La visión 2030 colgaba en un lienzo de lino reciclado en la entrada:
“Ser líderes en alimentación saludable en Latinoamérica, con impacto ambiental positivo y conciencia ética en cada decisión.”
El entusiasmo me duró tres semanas.
Lo primero que hice fue estudiar el plan estratégico vigente. Teníamos objetivos estratégicos claros: ingresar a los mercados de Perú y Colombia en menos de 36 meses, consolidar una línea vegana libre de sellos negros, y posicionar a Biovida como referente en innovación alimentaria a través de alianzas con universidades. Bien.
A nivel táctico, cada gerencia tenía sus KPIs definidos:
Marketing debía aumentar el reconocimiento de marca entre jóvenes de 25 a 35 años en un 30%.
Producción debía reducir el uso de plásticos en un 20%.
RR.HH. debía implementar un sistema de capacitación continua en sostenibilidad.
En mi área, el objetivo operativo inmediato era rediseñar los turnos de embalaje para reducir en 15% el ausentismo del segundo semestre.
Pero al intentar coordinar acciones, todo se volvió absurdamente lento.
El primer choque fue cuando propuse una modificación simple: que los equipos de embalaje pudieran rotar entre líneas para aumentar el sentido de pertenencia. La jefatura de calidad se opuso porque “nunca se ha hecho así”. La jefatura de producción pidió un informe. RR.HH. me pidió una evaluación de clima previa. El gerente general pidió que se discutiera en comité ejecutivo… tres semanas después.
Ahí entendí que la estructura no solo era vertical, sino rígida, desconfiada y fragmentada. Cada área funcionaba como una isla. No había equipos transversales. No había estructuras matriciales. No había agilidad.
Lo contradictorio era evidente: queríamos ser “líderes en innovación y sostenibilidad”, pero nuestra estructura interna respondía a un modelo burocrático clásico, muy similar al que describe Mintzberg (1979) como “burocracia mecánica”: altos niveles de especialización, estandarización y control, adecuados para contextos estables… pero totalmente disfuncionales en entornos dinámicos.

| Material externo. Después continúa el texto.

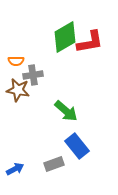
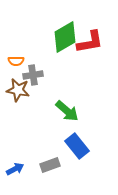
green arrow: moved 1 px right
gray rectangle: moved 4 px left, 1 px down
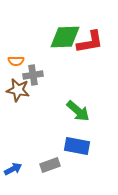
green diamond: rotated 28 degrees clockwise
green arrow: moved 11 px right
blue rectangle: rotated 40 degrees counterclockwise
blue arrow: moved 2 px left
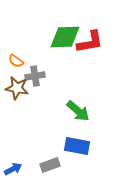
orange semicircle: rotated 35 degrees clockwise
gray cross: moved 2 px right, 1 px down
brown star: moved 1 px left, 2 px up
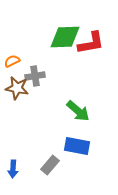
red L-shape: moved 1 px right, 1 px down
orange semicircle: moved 4 px left; rotated 119 degrees clockwise
gray rectangle: rotated 30 degrees counterclockwise
blue arrow: rotated 120 degrees clockwise
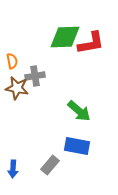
orange semicircle: rotated 105 degrees clockwise
green arrow: moved 1 px right
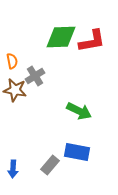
green diamond: moved 4 px left
red L-shape: moved 1 px right, 2 px up
gray cross: rotated 24 degrees counterclockwise
brown star: moved 2 px left, 2 px down
green arrow: rotated 15 degrees counterclockwise
blue rectangle: moved 6 px down
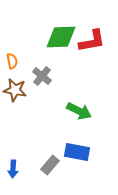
gray cross: moved 7 px right; rotated 18 degrees counterclockwise
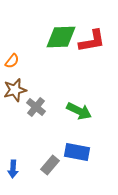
orange semicircle: rotated 49 degrees clockwise
gray cross: moved 6 px left, 31 px down
brown star: rotated 25 degrees counterclockwise
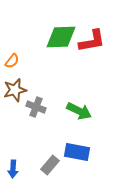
gray cross: rotated 18 degrees counterclockwise
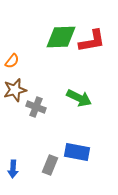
green arrow: moved 13 px up
gray rectangle: rotated 18 degrees counterclockwise
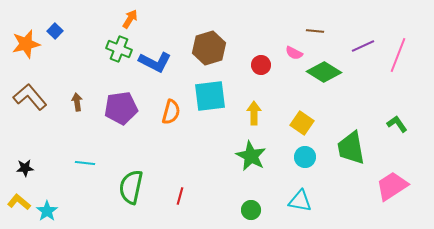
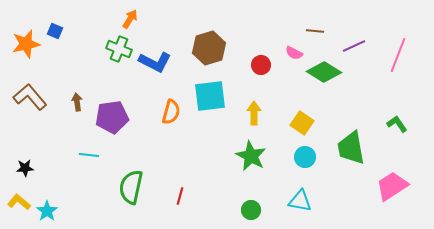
blue square: rotated 21 degrees counterclockwise
purple line: moved 9 px left
purple pentagon: moved 9 px left, 9 px down
cyan line: moved 4 px right, 8 px up
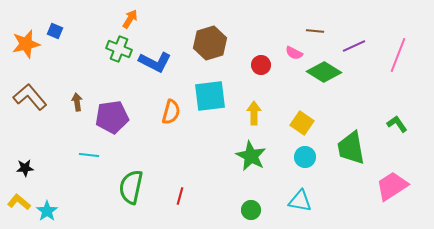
brown hexagon: moved 1 px right, 5 px up
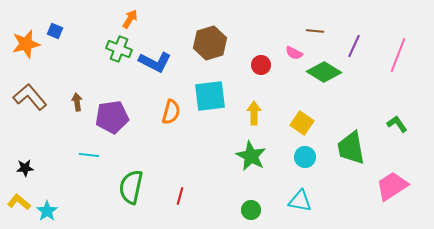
purple line: rotated 40 degrees counterclockwise
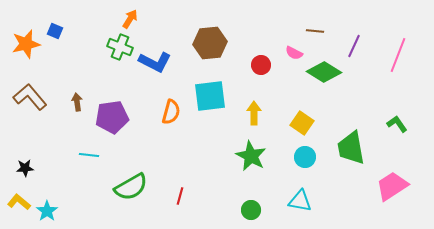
brown hexagon: rotated 12 degrees clockwise
green cross: moved 1 px right, 2 px up
green semicircle: rotated 132 degrees counterclockwise
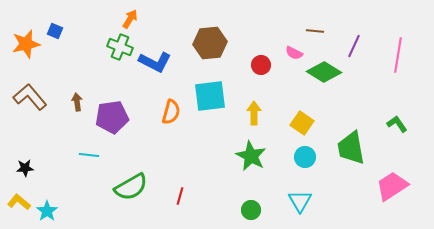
pink line: rotated 12 degrees counterclockwise
cyan triangle: rotated 50 degrees clockwise
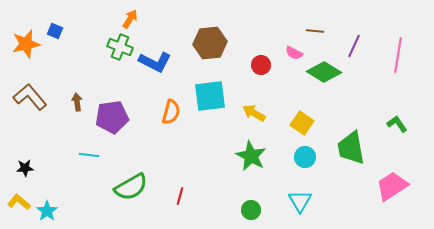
yellow arrow: rotated 60 degrees counterclockwise
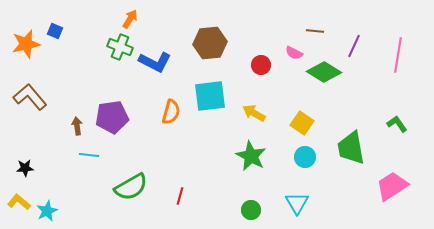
brown arrow: moved 24 px down
cyan triangle: moved 3 px left, 2 px down
cyan star: rotated 10 degrees clockwise
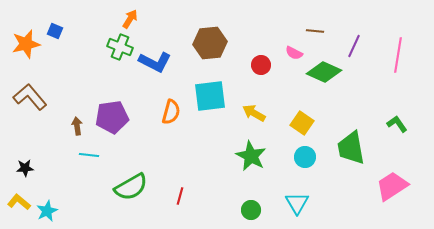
green diamond: rotated 8 degrees counterclockwise
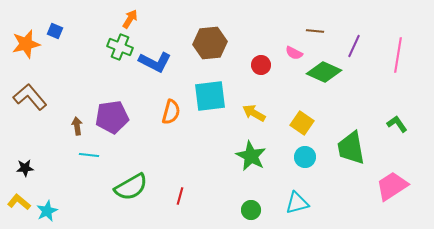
cyan triangle: rotated 45 degrees clockwise
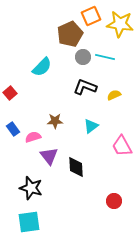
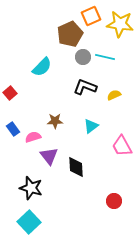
cyan square: rotated 35 degrees counterclockwise
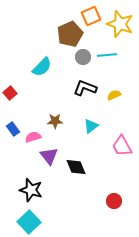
yellow star: rotated 12 degrees clockwise
cyan line: moved 2 px right, 2 px up; rotated 18 degrees counterclockwise
black L-shape: moved 1 px down
black diamond: rotated 20 degrees counterclockwise
black star: moved 2 px down
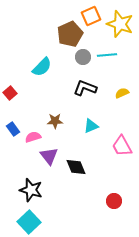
yellow semicircle: moved 8 px right, 2 px up
cyan triangle: rotated 14 degrees clockwise
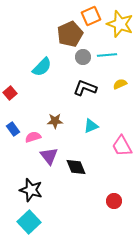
yellow semicircle: moved 2 px left, 9 px up
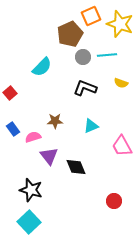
yellow semicircle: moved 1 px right, 1 px up; rotated 136 degrees counterclockwise
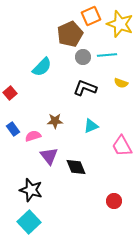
pink semicircle: moved 1 px up
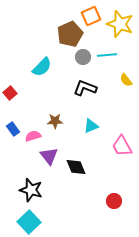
yellow semicircle: moved 5 px right, 3 px up; rotated 32 degrees clockwise
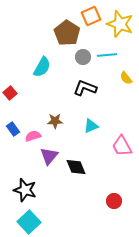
brown pentagon: moved 3 px left, 1 px up; rotated 15 degrees counterclockwise
cyan semicircle: rotated 15 degrees counterclockwise
yellow semicircle: moved 2 px up
purple triangle: rotated 18 degrees clockwise
black star: moved 6 px left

Lo confirmé cuando estudié un informe externo: Biovida se autodefinía como una organización ágil, pero carecía de los elementos básicos de agilidad estructural descritos por autores como Robbins & Judge (2013): delegación de decisiones, trabajo en red, autonomía, y cultura orientada al cambio.
En términos simples, teníamos una misión posmoderna con una estructura industrial.
Después de seis meses y varios intentos fallidos de innovación de bajo costo, entendí que mi energía estaba mal dirigida. Presenté una propuesta formal de rediseño estructural: crear células interfuncionales de innovación, eliminar al menos un nivel jerárquico, e incorporar feedback del cliente final en las decisiones de producto. Fue archivada “para futura revisión”.
Renuncié a los ocho meses.
Hoy, cuando leo la misión de una empresa, ya no me deslumbro. Lo que busco es coherencia estructural. Como señalan Chiavenato (2011) y Chandler (1962), la estructura debe seguir la estrategia, no al revés. Y si una organización quiere realmente lograr su visión, necesita alinear sus metas operativas, objetivos tácticos y estratégicos con una arquitectura organizacional que no solo lo permita, sino que lo facilite.
Porque si no hay coherencia entre lo que decimos y lo que estructuramos, lo que queda es eso: discursos bonitos en lienzos reciclados.